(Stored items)
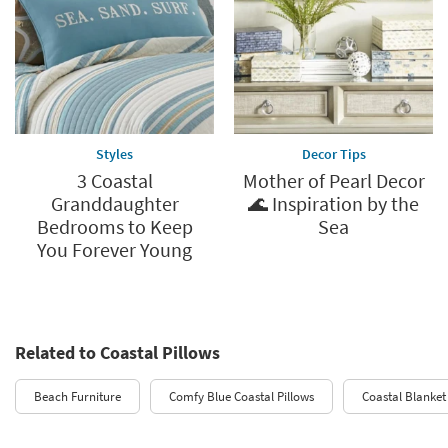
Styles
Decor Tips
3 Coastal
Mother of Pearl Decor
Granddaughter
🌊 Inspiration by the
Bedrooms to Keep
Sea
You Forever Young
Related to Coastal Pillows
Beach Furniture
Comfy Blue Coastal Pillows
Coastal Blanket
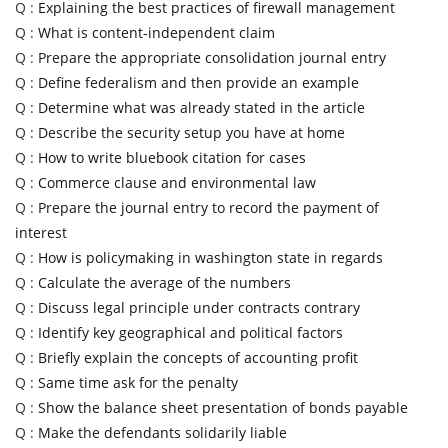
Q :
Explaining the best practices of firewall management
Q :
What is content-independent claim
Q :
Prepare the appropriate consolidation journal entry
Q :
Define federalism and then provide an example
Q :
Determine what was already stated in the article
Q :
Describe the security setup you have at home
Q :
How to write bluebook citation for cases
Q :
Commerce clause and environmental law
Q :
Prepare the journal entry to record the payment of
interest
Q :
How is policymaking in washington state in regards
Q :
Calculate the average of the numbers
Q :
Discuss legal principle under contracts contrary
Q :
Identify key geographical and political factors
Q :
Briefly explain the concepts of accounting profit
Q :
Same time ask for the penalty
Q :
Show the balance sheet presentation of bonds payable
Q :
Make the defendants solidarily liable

▶ [What is being asked]: Tell how many lines in the entries above include the word "journal", and respond with the number alone.

▶ [Solved problem]: 2